Chicago police officer on segway
I’ll let you go with a warning this time, but if I catch you using “less” for “fewer” again, I’ll have to give you a ticket.

But what do I mean when I say I was hurting people? Well, like some other types of policing, the grammar police don’t target everyone equally. For example, there has been a lot of criticism of Rihanna’s language use in her new single “Work” being thrown around recently. But that fact is that her language is perfectly fine. She’s just using Jamaican Patois, which most American English speakers aren’t familiar with. People claiming that the language use in “Work” is wrong is sort of similar to American English speakers complaining that Nederhop group ChildsPlay’s language use is wrong. It’s not wrong at all, it’s just different.

And there’s the problem. The fact is that grammar policing isn’t targeting speech errors, it’s targeting differences that are, for many people, perfectly fine. And, overwhelmingly, the people who make “errors” are marginalized in other ways. Here are some examples to show you what I mean:

  • Misusing “ironic”: A lot of the lists of “common grammar errors” you see will include a lot of words where the “correct” use is actually less common then other ways the word is used. Take “ironic”. In general use it can mean surprising or remarkable. If you’re a literary theorist, however, irony has a specific technical meaning–and if you’re not a literary theorist you’re going to need to take a course on it to really get what irony’s about. The only people, then, who are going to use this word “correctly” will be those who are highly educated. And, let’s be real, you know what someone means when they say ironic and isn’t that the point?
  • Overusing words like “just”: This error is apparently so egregious that there’s an e-mail plug-in, targeted mainly at women, to help avoid it. However, as other linguists have pointed out, not only is there limited evidence that women say “just” more than men, but even if there were a difference why would the assumption be that women were overusing “just”? Couldn’t it be that men aren’t using it enough?
  • Double negatives: Also called negative concord, this “error” happens when multiple negatives are used in a sentence, as in, “There isn’t nothing wrong with my language.” This particular construction is perfectly natural and correct in a lot of dialects of American English, including African American English and Southern English, not to mention the standard in some other languages, including French.
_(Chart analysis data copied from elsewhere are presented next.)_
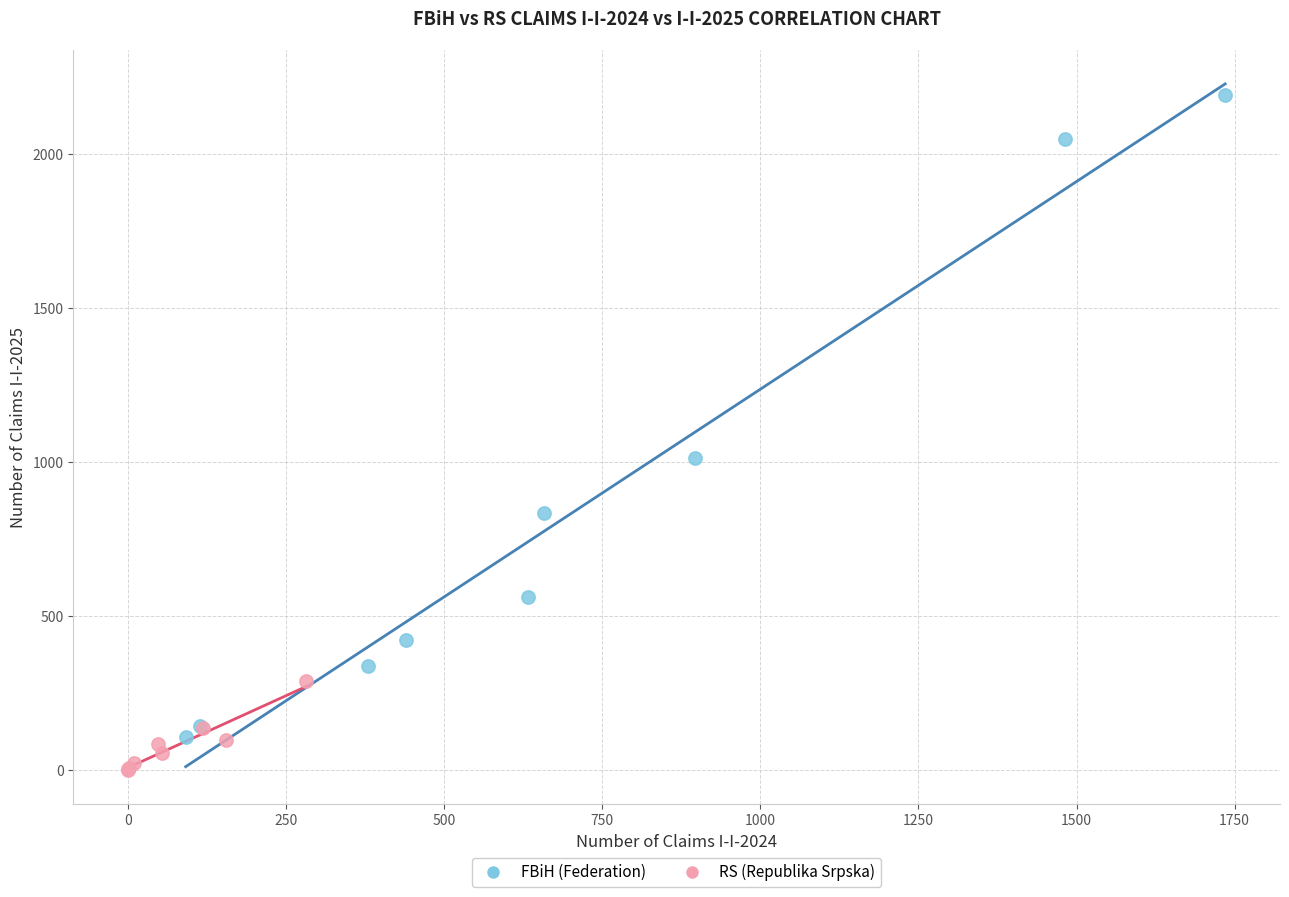

Which series reaches the maximum Y coordinate?

FBiH (Federation)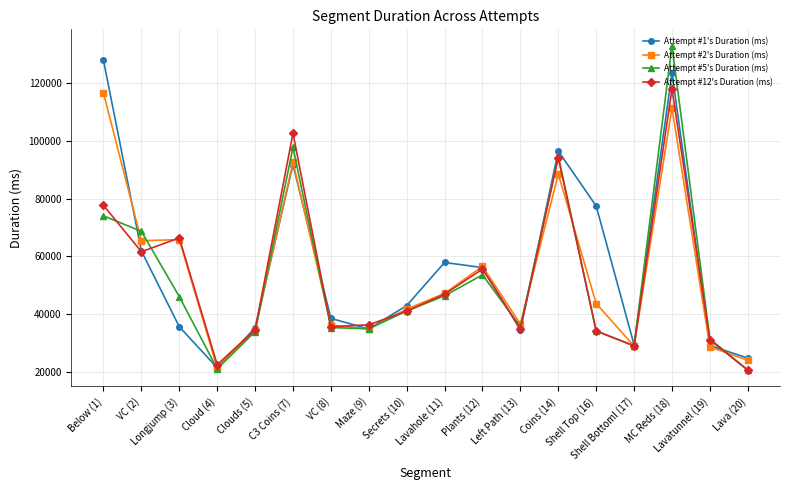

True or false: Attempt #12's Duration (ms) has more than 0 points higher than both neighbors.

True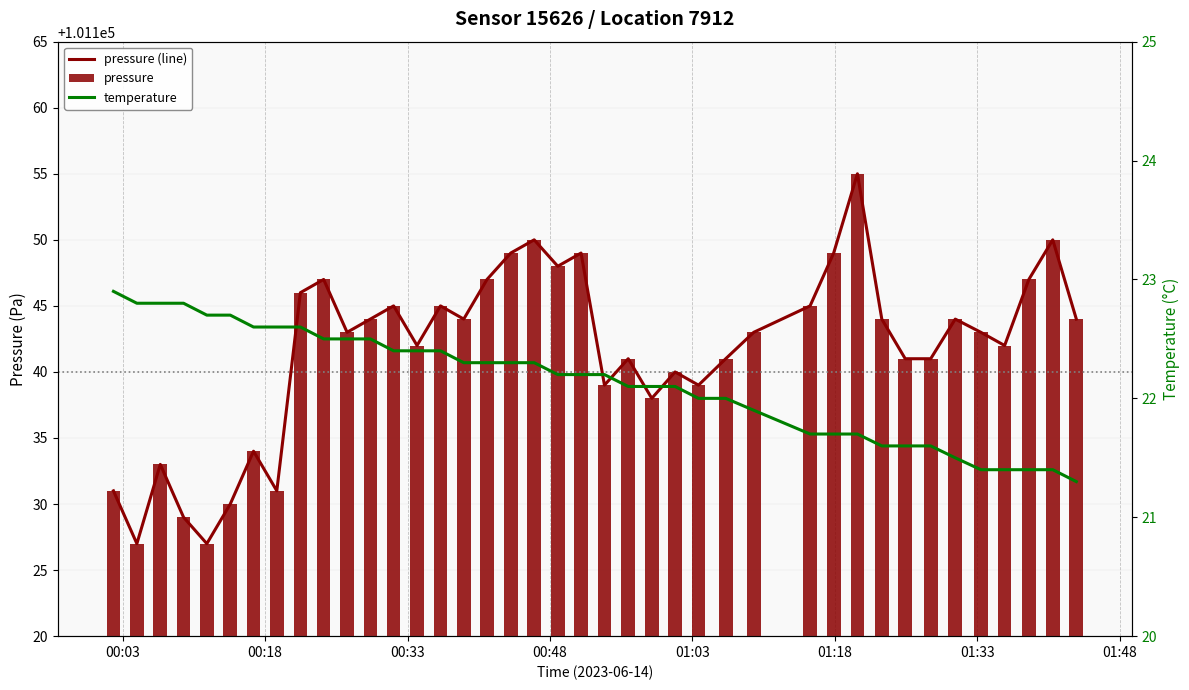

What is the value of the temperature bar at the 20th from the left?

22.2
In each of these cases, the “error” in question is one that’s produced more by certain groups of people. And those groups of people–less educated individuals, women, African Americans–face disadvantages in other aspects of their life too. This isn’t a mistake or coincidence. When we talk about certain ways of talking, we’re talking about certain types of people. And almost always we’re talking about people who already have the deck stacked against them.

Think about this: why don’t American English speakers point out whenever the Queen of England says things differently? For instance, she often fails to produce the “r” sound in words like “father”, which is definitely not standardized American English. But we don’t talk about how the Queen is “talking lazy” or “dropping letters” like we do about, for instance,  “th” being produced as “d” in African American English. They’re both perfectly regular, logical language varieties that differ from standardized American English…but only one group gets flack for it.

Now I’m not arguing that language errors don’t exist, since they clearly do. If you’ve ever accidentally said a spoonerism or suffered from a tip of the tongue moment then you know what it feel like when your language system breaks down for a second. But here’s a fundamental truth of linguistics: barring a condition like aphasia, a native speaker of a language uses their language correctly. And I think it’s important for us all to examine exactly why it is that we’ve been led to believe otherwise…and who it is that we’re being told is wrong.